Recusa de Teerão em discutir programa de mísseis é "um grande problema" - Rubio
O secretário de Estado norte-americano referiu na quarta-feira que o Irão se recusa a discutir o seu programa de mísseis balísticos e que isso representa "um grande problema", apesar de estarem agendadas para hoje novas negociações em Genebra.
"O presidente quer soluções diplomáticas. Prefere-as, e muito. Por isso, descreveria o encontro de amanhã como nada mais do que uma série de discussões, que espero que sejam produtivas, mas, em última análise, teremos de discutir outras questões para além do programa nuclear", apontou Rubio numa conferência de imprensa em São Cristóvão e Neves, nas Caraíbas.
"É também importante lembrar que o Irão se recusa a falar connosco sobre mísseis balísticos ou com qualquer outra pessoa sobre eles, e isso é um grande problema", acrescentou.
Já o Presidente do Irão, Masoud Pezeshkian, admitiu na quarta-feira uma "perspetiva favorável" em relação ao diferendo com os Estados Unidos na véspera de novas discussões em Genebra centradas no programa nuclear iraniano.
Negociadores iranianos e norte-americanos deverão reunir-se hoje de novo na cidade suíça de Genebra para discutir o programa nuclear do Irão, que Teerão afirma ter fins pacíficos e o Ocidente diz destinar-se ao fabrico de armas.
As conversações ocorrem numa altura em que os Estados Unidos reuniram a maior força militar no Médio Oriente em décadas, como parte dos esforços do Presidente norte-americano, Donald Trump, para forçar o Irão a um acordo.

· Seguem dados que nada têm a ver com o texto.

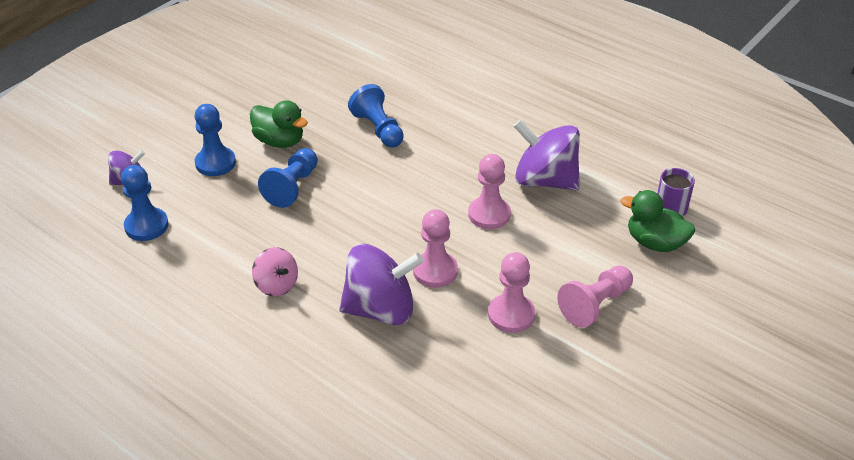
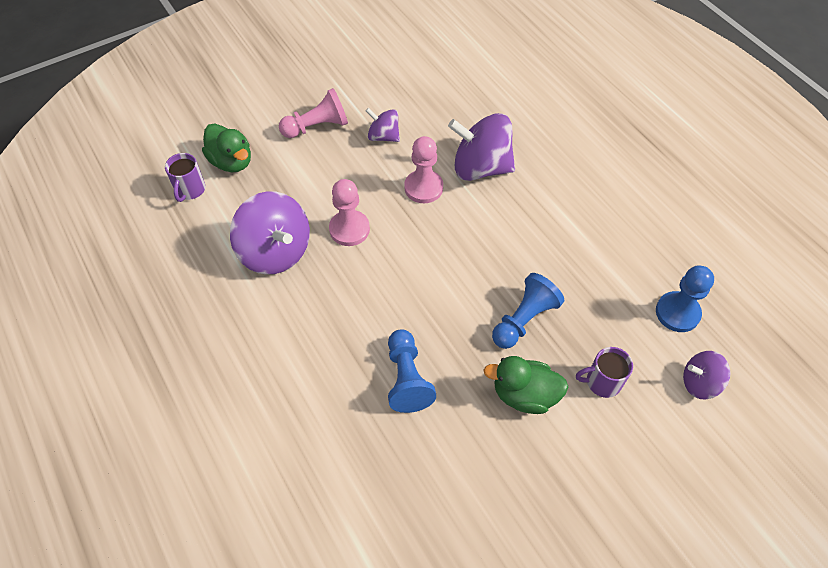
camera: 160 degrees left, 15 degrees up
(215, 163) = (602, 382): blue pawn -> purple mug
(276, 285) = (560, 212): pink spinning top -> none
(279, 141) = (524, 395): green duck -> green duck turned 45 degrees counterclockwise
(511, 315) = (383, 136): pink pawn -> purple spinning top

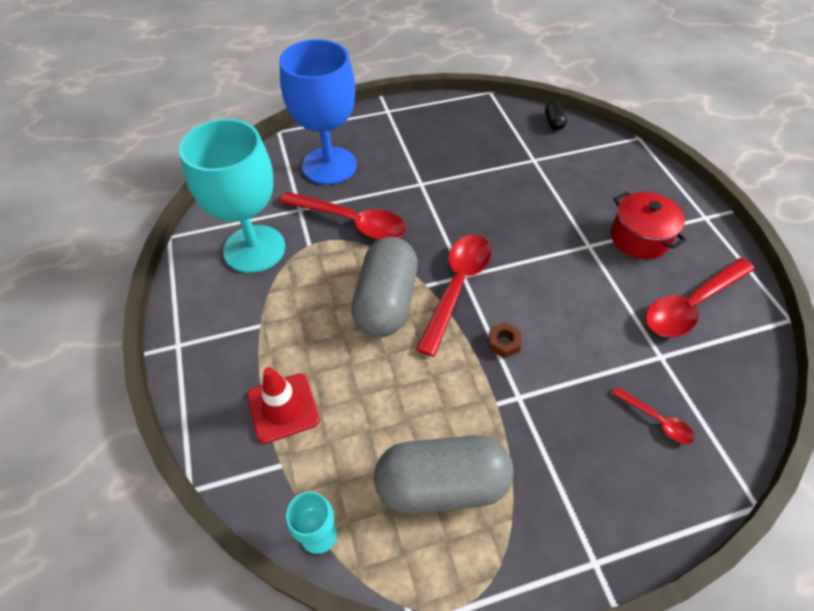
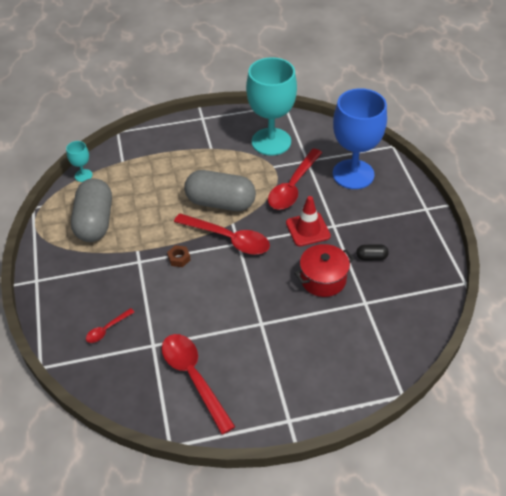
camera: 95 degrees right, 5 degrees down
(283, 408) = (154, 160): red traffic cone -> red traffic cone (308, 229)
(553, 123) = (420, 326): black capsule -> black capsule (371, 257)
(639, 238) = (266, 360): red pot -> red pot (323, 279)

"Prosseguimos o processo sob a égide do Guia Supremo [Ali Khamenei], de forma a sair desta situação de `nem guerra nem paz`", afirmou Pezeshkian.
Na quarta-feira, o chefe da diplomacia iraniana, Abbas Araghchi, estava já a caminho de Genebra, segundo a TV estatal em Teerão.
O enviado especial Steve Witkoff e o genro de Trump, Jared Kushner, deverão participar nas conversações, segundo a imprensa norte-americana.
Durante o discurso sobre o estado da União no Congresso, na terça-feira, Trump insistiu que não vai permitir que o Irão venha a ter armamento nuclear.
O Irão "já desenvolveu mísseis que podem ameaçar a Europa e as nossas bases militares" e está "a trabalhar para construir mísseis que em breve poderão atingir os Estados Unidos", declarou o Presidente norte-americano.
Trump tem ameaçado atacar o Irão, mas na semana passada deu um prazo até ao fim do mês para a situação no Irão "se esclarecer".
O Presidente dos Estados Unidos começou por justificar um possível ataque com a repressão dos protestos no Irão, que voltaram a eclodir nos últimos dias.
O programa iraniano sofreu um duro golpe com os bombardeamentos israelitas e norte-americanos em junho de 2025, que causaram mais de 1.100 mortos no país asiático, incluindo vários cientistas, e destruíram infraestruturas nucleares.
Rubio argumentou ainda na quarta-feira que "após a destruição do seu programa nuclear" foi pedido a Teerão, sem sucesso, "que não tentassem reiniciá-lo".
"Mas vejam onde estão hoje. Vemos que estão constantemente a tentar reconstruir certos elementos do programa. Não estão a enriquecer urânio neste momento, mas estão a tentar chegar ao ponto em que o possam eventualmente fazer", apontou.
O Irão assinou um acordo nuclear com a comunidade internacional em 2015, mas ficou sem efeito depois de o próprio Trump ter retirado unilateralmente os Estados Unidos do tratado em 2018, durante o seu primeiro mandato (2017-2021).
Os dois países retomaram o diálogo em 06 de fevereiro através da mediação do sultanato de Omã.
As conversações anteriores foram interrompidas abruptamente pela guerra de 12 dias desencadeada em junho de 2025 por um ataque israelita, ao qual Washington se juntou bombardeando instalações nucleares iranianas.